Manidhanum Mirugamum (Man and the Beast) is a 1953 Indian Tamil-language film, directed by K. Vembu and S. D. Sundharam. The film stars Sivaji Ganesan, Madhuri Devi, N. N. Kannappa and K. Sarangapani. No print of the film is known to survive, making it a lost film.

== Cast ==
- Sivaji Ganesan
- Madhuri Devi
- N. N. Kannappa
- K. Sarangapani
- T. R. Ramachandran
- M. N. Rajam
- S. D. Sundharam
- K. S. Chandra

== Soundtrack ==
The music was composed by G. Govindarajulu Naidu. Lyrics by S. D. Sundharam.
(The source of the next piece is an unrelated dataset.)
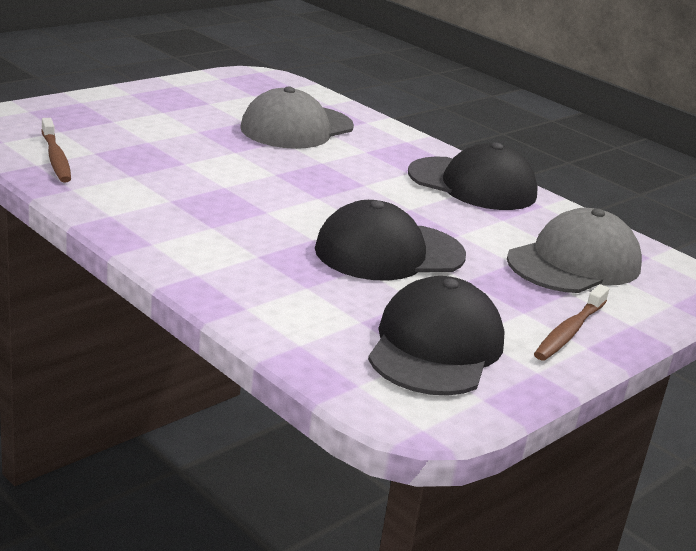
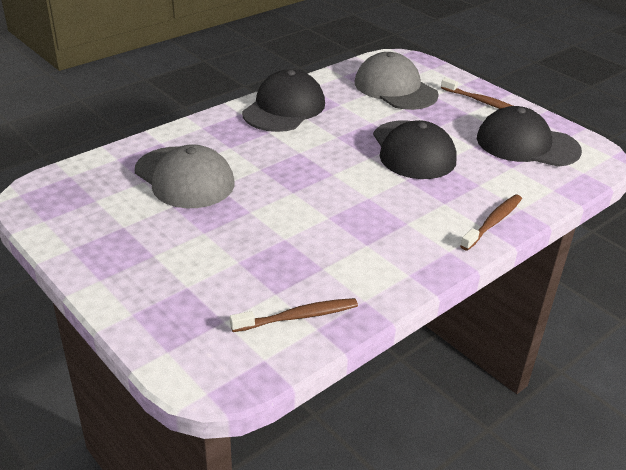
camera: 85 degrees left, 10 degrees up
(211, 280) = (493, 222): none -> brown toothbrush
| Song | Singers | Length |
|---|---|---|
| "Inba Kuyil Kural Inimai" | A. M. Rajah & M. L. Vasanthakumari | 03:16 |
| "Imayamalai Chaaralile" | M. L. Vasanthakumari | 03:15 |
| "Unnai Ninaikka Ninaikka" | T. R. Ramachandran & Jikki | 02:09 |
| "Jegam Yaavum" | Radha Jayalakshmi | 06:21 |
| "Kaalamenum Sirpi Seiyyum" | C. S. Jayaraman | 02:47 |
| "Oyvillaatha Ulagaththile" | M. M. Mariappa | 02:29 |
| "Mottaarukku Battery Pole" | T. R. Ramachandran & Jikki | 02:42 |

== Release ==
Manidhanum Mirugamum was released on 4 December 1953. The distribution rights were initially with Gokilam Pictures, but later transferred to Gaiety Pictures Circuit.